For over a decade, surgeons have been using joystick-operated robots to navigate inside the body. But for the first time, a team of bioengineers at Boston Children’s Hospital demonstrated a robot that can navigate autonomously inside the human body.

In an animal model of cardiac valve repair, the team programmed a robotic catheter to find the way along the walls of a beating heart to a leaky valve — without the assistance of a surgeon.

According to Science Robotics, small robots can control the body through external forces such as magnetism. This is the first report by senior investigator Pierre Dupont, Ph.D., Chief of Pediatric Cardiac Bioengineering at Boston Children, of the equivalent to the desired destination in the body, adding that autonomous robots help surgeons in complex operations and can reduce tiredness and free surgeons to focus on the most challenging maneuvers and improve results.

“The right way to think about it is by analyzing a fighter pilot with a fighter plane.
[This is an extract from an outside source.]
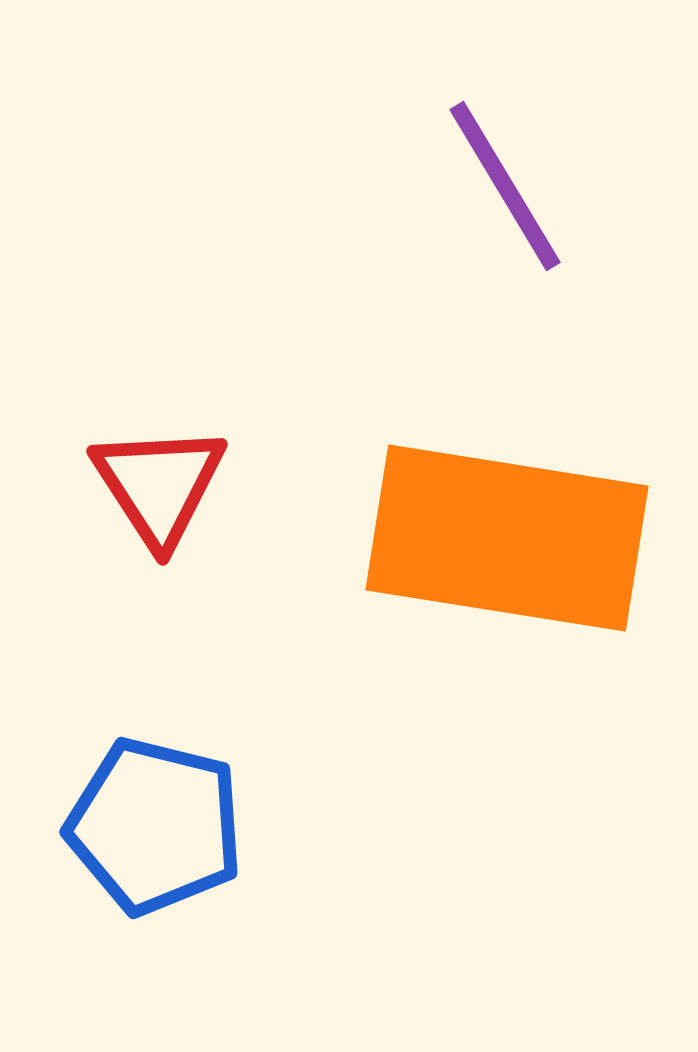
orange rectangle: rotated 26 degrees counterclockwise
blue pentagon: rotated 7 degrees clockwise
The fighter plane takes on routine tasks such as flying the plane so that the pilot can concentrate on the mission’s higher levels tasks,” he added.

The robotic catheter in Dupont’s laboratory navigated with an optical touch sensor, informed about cardiac anatomy and preoperative scanning by a map. The touch sensor uses artificial intelligence and image processing algorithms to help the catheter figure out where he or she is at heart and where he or she needs to go.

For the demonstration, the team performed a technically demanding procedure called a paravalvular aortic leak closure, in which repairs heart replacement valves that have begun to leak around the edges. Once the robot catheter reached the location of the leak, an experienced cardiac surgeon took over and inserted the plug to close the hole.

The robotic catheter has successfully navigated to the heart valve leaks in repeated trials approximately the same period as the surgeon (with either a hand tool or a joystick-controlled robot). The robotic catheter’s optical touch sensor sampled its environment at regular intervals using a navigation technique called ‘the following wall,’ much like insect antennas or rodent whiskers sampling the surroundings to build mental maps of unfamiliar dark environments. The sensor told the catheter whether it was touching the blood, the cardiac wall, or a valve, and how hard it was pushing (to prevent the heart from being damaged).

Preoperative imagery and machine learning algorithms contributed to the catheter’s interpretation of visual features. Thus, the robotic catheter advanced from the base of the heart along the left ventricle wall and the leaky valve up to the leak location. Although the autonomous robot took a bit longer to reach the leaky valve than the surgeon, its wall-following technique meant it took the longest path.